● Work instructions:
**a)** Put this sentence from the Despicable Me franchise page into Spanish: "Longtime supervillain Gru formulates a plan to steal the Moon."
**b)** According to the Despicable Me franchise page, in which city did Minions debut?
**c)** Write out everything in the Despicable Me franchise page from "Minions debuted in" down to "the Vicious 6.", swapping "showdown" for "confrontation".

● Page text:
^^^^
Despicable Me is a computer-animated media franchise centering on Gru, a reformed super-villain (who later becomes a father, husband, and secret agent), and his yellow-colored Minions. It is produced by Illumination and distributed by its parent company Universal Pictures.

The franchise began with the 2010 film of the same name, which was followed by two sequels, Despicable Me 2 (2013) and Despicable Me 3 (2017), with a future sequel, Despicable Me 4, expected in 2024; and by two spin-off prequels, Minions (2015) and Minions: The Rise of Gru (2022). The franchise also includes many short films, a television special, several video games, and a theme park attraction. It is the highest-grossing animated film franchise and the 15th highest-grossing film franchise of all time, having grossed over $4.4 billion globally.

Feature films

Main series

Despicable Me (2010)

Longtime supervillain Gru formulates a plan to steal the Moon. Meanwhile, he starts a family by adopting three orphan girls, and must decide where his commitments lie.

Despicable Me debuted at the Annecy International Animated Film Festival on June 9, 2010, and was released in the United States on July 9.

Despicable Me 2 (2013)

Gru is recruited by agent Lucy Wilde, who is investigating a theft of the mutagen called PX-41, stolen from the Arctic Circle. During their investigations, they extract Eduardo Pérez / El Macho, a supervillain with the goal of causing world domination after faking his death.

Despicable Me 2 debuted in Australia on June 5, 2013, and was released in the United States on July 3.

Despicable Me 3 (2017)

Gru teams up with his long-lost twin brother Dru to stop Balthazar Bratt, a former child actor of the 1980s, from destroying Hollywood, Los Angeles, after his show is canceled.

Despicable Me 3 debuted at the Annecy International Animated Film Festival on June 14, 2017, and was theatrically released in the United States on June 30.

Despicable Me 4 (2024)
Illumination CEO Chris Meledandri revealed in an interview in September 2017 that a fourth Despicable Me film is in development. On February 18, 2022, Universal scheduled the film for a July 3, 2024 release.

Prequel series

Minions (2015)

The Minions search for their replaceable evil master after accidentally killing all of those in history.

Minions debuted in London on June 11, 2015, and was released in the United States on July 10.

Minions: The Rise of Gru (2022)

An eleven-year-old Gru plans to become a supervillain with the help of his Minions, which leads to a showdown with a malevolent team, the Vicious 6.

Minions: The Rise of Gru debuted at the Annecy International Animation Film Festival on June 13, 2022, and was released in the United States on July 1.

Short films 
A total of 15 short films have been released in the franchise. Three short films based on Despicable Me were released in December 2010 on the film's DVD and Blu-ray. The Despicable Me 2 DVD and Blu-ray, released in December 2013, included another three short films. Three short films were released in 2015 on the Blu-ray and DVD of Minions, while one short film was released in the Blu-ray and DVD of Despicable Me 3.
^^^^
● Supplied data:
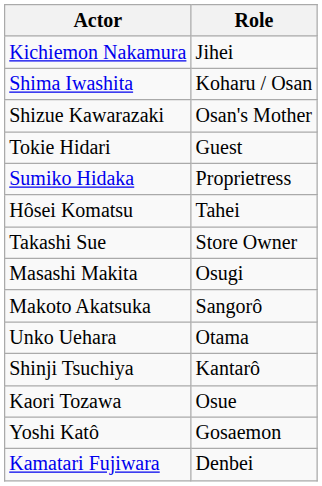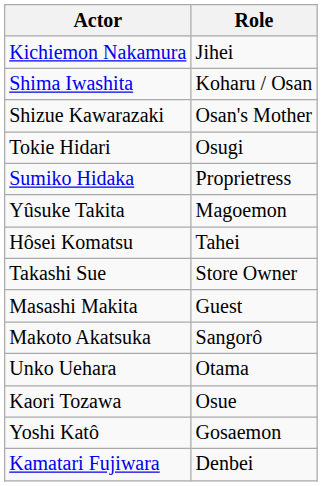Tokie Hidari | Role: Guest -> Osugi
+ row: Yûsuke Takita | Magoemon
Masashi Makita | Role: Osugi -> Guest
- row: Shinji Tsuchiya | Kantarô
^^^^
● Answers given:
**a)** El supervillano veterano Gru idea un plan para robar la Luna.

**b)** London

**c)**
Minions debuted in London on June 11, 2015, and was released in the United States on July 10.

Minions: The Rise of Gru (2022)

An eleven-year-old Gru plans to become a supervillain with the help of his Minions, which leads to a confrontation with a malevolent team, the Vicious 6.